**What the task asks:** In the records below, switch every "colour" to "color" and leave every other character as it is.

START

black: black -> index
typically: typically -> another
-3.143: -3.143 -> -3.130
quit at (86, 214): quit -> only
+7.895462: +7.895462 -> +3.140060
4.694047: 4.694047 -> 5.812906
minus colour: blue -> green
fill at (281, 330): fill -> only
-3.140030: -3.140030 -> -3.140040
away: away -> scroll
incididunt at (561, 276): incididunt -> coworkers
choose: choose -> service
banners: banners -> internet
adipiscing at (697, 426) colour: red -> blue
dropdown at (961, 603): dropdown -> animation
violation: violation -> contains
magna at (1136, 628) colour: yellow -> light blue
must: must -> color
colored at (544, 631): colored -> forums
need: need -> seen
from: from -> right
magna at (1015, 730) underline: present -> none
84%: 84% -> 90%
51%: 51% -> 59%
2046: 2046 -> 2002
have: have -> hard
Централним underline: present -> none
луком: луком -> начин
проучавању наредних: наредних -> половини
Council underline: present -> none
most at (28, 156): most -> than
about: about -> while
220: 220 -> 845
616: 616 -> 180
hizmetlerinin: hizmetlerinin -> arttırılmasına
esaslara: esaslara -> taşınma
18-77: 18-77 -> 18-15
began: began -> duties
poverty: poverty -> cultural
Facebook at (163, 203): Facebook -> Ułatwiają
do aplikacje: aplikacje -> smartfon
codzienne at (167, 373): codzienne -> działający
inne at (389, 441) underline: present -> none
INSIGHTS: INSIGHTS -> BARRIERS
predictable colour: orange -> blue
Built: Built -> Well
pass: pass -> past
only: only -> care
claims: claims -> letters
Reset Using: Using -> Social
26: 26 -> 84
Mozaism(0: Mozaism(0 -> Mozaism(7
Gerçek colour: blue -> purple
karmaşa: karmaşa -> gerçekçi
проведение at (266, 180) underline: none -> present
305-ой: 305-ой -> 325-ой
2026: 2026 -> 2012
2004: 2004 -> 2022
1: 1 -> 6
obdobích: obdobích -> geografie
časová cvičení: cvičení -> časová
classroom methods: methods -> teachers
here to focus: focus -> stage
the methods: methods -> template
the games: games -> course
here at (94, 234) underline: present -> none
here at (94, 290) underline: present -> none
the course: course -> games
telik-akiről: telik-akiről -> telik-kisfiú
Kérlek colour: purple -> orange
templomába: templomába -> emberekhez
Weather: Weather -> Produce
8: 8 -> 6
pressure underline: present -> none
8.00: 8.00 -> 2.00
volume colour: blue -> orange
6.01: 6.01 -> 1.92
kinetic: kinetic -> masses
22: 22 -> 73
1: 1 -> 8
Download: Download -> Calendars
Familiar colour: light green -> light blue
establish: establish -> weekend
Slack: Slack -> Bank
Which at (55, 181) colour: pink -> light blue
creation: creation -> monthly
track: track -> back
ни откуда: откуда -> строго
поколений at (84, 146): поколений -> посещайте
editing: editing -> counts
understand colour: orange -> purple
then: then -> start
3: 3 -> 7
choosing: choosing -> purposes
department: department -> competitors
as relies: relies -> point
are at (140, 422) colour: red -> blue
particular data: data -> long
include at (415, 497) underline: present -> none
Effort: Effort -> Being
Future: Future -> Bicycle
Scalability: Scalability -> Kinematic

END

**Output for this task:**
black: black -> index
typically: typically -> another
-3.143: -3.143 -> -3.130
quit at (86, 214): quit -> only
+7.895462: +7.895462 -> +3.140060
4.694047: 4.694047 -> 5.812906
minus color: blue -> green
fill at (281, 330): fill -> only
-3.140030: -3.140030 -> -3.140040
away: away -> scroll
incididunt at (561, 276): incididunt -> coworkers
choose: choose -> service
banners: banners -> internet
adipiscing at (697, 426) color: red -> blue
dropdown at (961, 603): dropdown -> animation
violation: violation -> contains
magna at (1136, 628) color: yellow -> light blue
must: must -> color
colored at (544, 631): colored -> forums
need: need -> seen
from: from -> right
magna at (1015, 730) underline: present -> none
84%: 84% -> 90%
51%: 51% -> 59%
2046: 2046 -> 2002
have: have -> hard
Централним underline: present -> none
луком: луком -> начин
проучавању наредних: наредних -> половини
Council underline: present -> none
most at (28, 156): most -> than
about: about -> while
220: 220 -> 845
616: 616 -> 180
hizmetlerinin: hizmetlerinin -> arttırılmasına
esaslara: esaslara -> taşınma
18-77: 18-77 -> 18-15
began: began -> duties
poverty: poverty -> cultural
Facebook at (163, 203): Facebook -> Ułatwiają
do aplikacje: aplikacje -> smartfon
codzienne at (167, 373): codzienne -> działający
inne at (389, 441) underline: present -> none
INSIGHTS: INSIGHTS -> BARRIERS
predictable color: orange -> blue
Built: Built -> Well
pass: pass -> past
only: only -> care
claims: claims -> letters
Reset Using: Using -> Social
26: 26 -> 84
Mozaism(0: Mozaism(0 -> Mozaism(7
Gerçek color: blue -> purple
karmaşa: karmaşa -> gerçekçi
проведение at (266, 180) underline: none -> present
305-ой: 305-ой -> 325-ой
2026: 2026 -> 2012
2004: 2004 -> 2022
1: 1 -> 6
obdobích: obdobích -> geografie
časová cvičení: cvičení -> časová
classroom methods: methods -> teachers
here to focus: focus -> stage
the methods: methods -> template
the games: games -> course
here at (94, 234) underline: present -> none
here at (94, 290) underline: present -> none
the course: course -> games
telik-akiről: telik-akiről -> telik-kisfiú
Kérlek color: purple -> orange
templomába: templomába -> emberekhez
Weather: Weather -> Produce
8: 8 -> 6
pressure underline: present -> none
8.00: 8.00 -> 2.00
volume color: blue -> orange
6.01: 6.01 -> 1.92
kinetic: kinetic -> masses
22: 22 -> 73
1: 1 -> 8
Download: Download -> Calendars
Familiar color: light green -> light blue
establish: establish -> weekend
Slack: Slack -> Bank
Which at (55, 181) color: pink -> light blue
creation: creation -> monthly
track: track -> back
ни откуда: откуда -> строго
поколений at (84, 146): поколений -> посещайте
editing: editing -> counts
understand color: orange -> purple
then: then -> start
3: 3 -> 7
choosing: choosing -> purposes
department: department -> competitors
as relies: relies -> point
are at (140, 422) color: red -> blue
particular data: data -> long
include at (415, 497) underline: present -> none
Effort: Effort -> Being
Future: Future -> Bicycle
Scalability: Scalability -> Kinematic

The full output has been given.